■ What you have to do ■
Can you reproduce every line of the material below, putting "28年卒" in place of each "27年卒" and leaving everything else unchanged?

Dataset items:
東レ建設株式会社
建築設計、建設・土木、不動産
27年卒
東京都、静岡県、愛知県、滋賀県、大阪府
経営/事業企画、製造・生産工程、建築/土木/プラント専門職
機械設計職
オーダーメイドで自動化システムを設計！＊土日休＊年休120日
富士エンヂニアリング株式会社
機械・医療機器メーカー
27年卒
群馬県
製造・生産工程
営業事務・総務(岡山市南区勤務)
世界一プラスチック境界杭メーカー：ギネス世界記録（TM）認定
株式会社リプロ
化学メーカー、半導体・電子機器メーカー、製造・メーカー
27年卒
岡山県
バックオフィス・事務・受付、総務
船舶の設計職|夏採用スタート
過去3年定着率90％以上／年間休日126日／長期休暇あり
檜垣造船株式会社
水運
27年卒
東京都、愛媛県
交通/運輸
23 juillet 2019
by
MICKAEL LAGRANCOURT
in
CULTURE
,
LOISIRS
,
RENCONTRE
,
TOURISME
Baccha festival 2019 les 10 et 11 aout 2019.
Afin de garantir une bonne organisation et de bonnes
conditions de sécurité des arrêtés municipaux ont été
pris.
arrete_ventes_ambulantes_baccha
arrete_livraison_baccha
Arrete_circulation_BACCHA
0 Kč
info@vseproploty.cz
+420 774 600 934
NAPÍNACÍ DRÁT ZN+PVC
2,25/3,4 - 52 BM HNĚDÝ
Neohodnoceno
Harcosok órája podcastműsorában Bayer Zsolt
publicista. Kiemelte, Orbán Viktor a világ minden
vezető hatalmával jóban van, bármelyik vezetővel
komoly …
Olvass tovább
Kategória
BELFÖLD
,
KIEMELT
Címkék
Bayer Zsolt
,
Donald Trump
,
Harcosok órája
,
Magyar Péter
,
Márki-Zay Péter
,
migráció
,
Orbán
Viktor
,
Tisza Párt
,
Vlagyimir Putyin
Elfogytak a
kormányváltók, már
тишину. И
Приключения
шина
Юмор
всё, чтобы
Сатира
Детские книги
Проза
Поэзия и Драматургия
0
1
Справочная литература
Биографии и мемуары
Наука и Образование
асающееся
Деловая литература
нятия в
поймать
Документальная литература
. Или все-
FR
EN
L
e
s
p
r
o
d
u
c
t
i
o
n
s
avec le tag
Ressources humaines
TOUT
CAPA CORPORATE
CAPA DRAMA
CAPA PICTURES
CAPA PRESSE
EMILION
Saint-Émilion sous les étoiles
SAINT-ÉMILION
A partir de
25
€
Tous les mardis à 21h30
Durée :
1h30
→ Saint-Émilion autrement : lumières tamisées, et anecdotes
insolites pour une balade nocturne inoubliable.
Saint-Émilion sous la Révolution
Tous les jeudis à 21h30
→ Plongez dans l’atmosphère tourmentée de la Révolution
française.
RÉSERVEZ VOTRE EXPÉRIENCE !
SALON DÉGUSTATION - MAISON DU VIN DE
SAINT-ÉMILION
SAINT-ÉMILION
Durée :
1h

■ Solution below ■
東レ建設株式会社
建築設計、建設・土木、不動産
28年卒
東京都、静岡県、愛知県、滋賀県、大阪府
経営/事業企画、製造・生産工程、建築/土木/プラント専門職
機械設計職
オーダーメイドで自動化システムを設計！＊土日休＊年休120日
富士エンヂニアリング株式会社
機械・医療機器メーカー
28年卒
群馬県
製造・生産工程
営業事務・総務(岡山市南区勤務)
世界一プラスチック境界杭メーカー：ギネス世界記録（TM）認定
株式会社リプロ
化学メーカー、半導体・電子機器メーカー、製造・メーカー
28年卒
岡山県
バックオフィス・事務・受付、総務
船舶の設計職|夏採用スタート
過去3年定着率90％以上／年間休日126日／長期休暇あり
檜垣造船株式会社
水運
28年卒
東京都、愛媛県
交通/運輸
23 juillet 2019
by
MICKAEL LAGRANCOURT
in
CULTURE
,
LOISIRS
,
RENCONTRE
,
TOURISME
Baccha festival 2019 les 10 et 11 aout 2019.
Afin de garantir une bonne organisation et de bonnes
conditions de sécurité des arrêtés municipaux ont été
pris.
arrete_ventes_ambulantes_baccha
arrete_livraison_baccha
Arrete_circulation_BACCHA
0 Kč
info@vseproploty.cz
+420 774 600 934
NAPÍNACÍ DRÁT ZN+PVC
2,25/3,4 - 52 BM HNĚDÝ
Neohodnoceno
Harcosok órája podcastműsorában Bayer Zsolt
publicista. Kiemelte, Orbán Viktor a világ minden
vezető hatalmával jóban van, bármelyik vezetővel
komoly …
Olvass tovább
Kategória
BELFÖLD
,
KIEMELT
Címkék
Bayer Zsolt
,
Donald Trump
,
Harcosok órája
,
Magyar Péter
,
Márki-Zay Péter
,
migráció
,
Orbán
Viktor
,
Tisza Párt
,
Vlagyimir Putyin
Elfogytak a
kormányváltók, már
тишину. И
Приключения
шина
Юмор
всё, чтобы
Сатира
Детские книги
Проза
Поэзия и Драматургия
0
1
Справочная литература
Биографии и мемуары
Наука и Образование
асающееся
Деловая литература
нятия в
поймать
Документальная литература
. Или все-
FR
EN
L
e
s
p
r
o
d
u
c
t
i
o
n
s
avec le tag
Ressources humaines
TOUT
CAPA CORPORATE
CAPA DRAMA
CAPA PICTURES
CAPA PRESSE
EMILION
Saint-Émilion sous les étoiles
SAINT-ÉMILION
A partir de
25
€
Tous les mardis à 21h30
Durée :
1h30
→ Saint-Émilion autrement : lumières tamisées, et anecdotes
insolites pour une balade nocturne inoubliable.
Saint-Émilion sous la Révolution
Tous les jeudis à 21h30
→ Plongez dans l’atmosphère tourmentée de la Révolution
française.
RÉSERVEZ VOTRE EXPÉRIENCE !
SALON DÉGUSTATION - MAISON DU VIN DE
SAINT-ÉMILION
SAINT-ÉMILION
Durée :
1h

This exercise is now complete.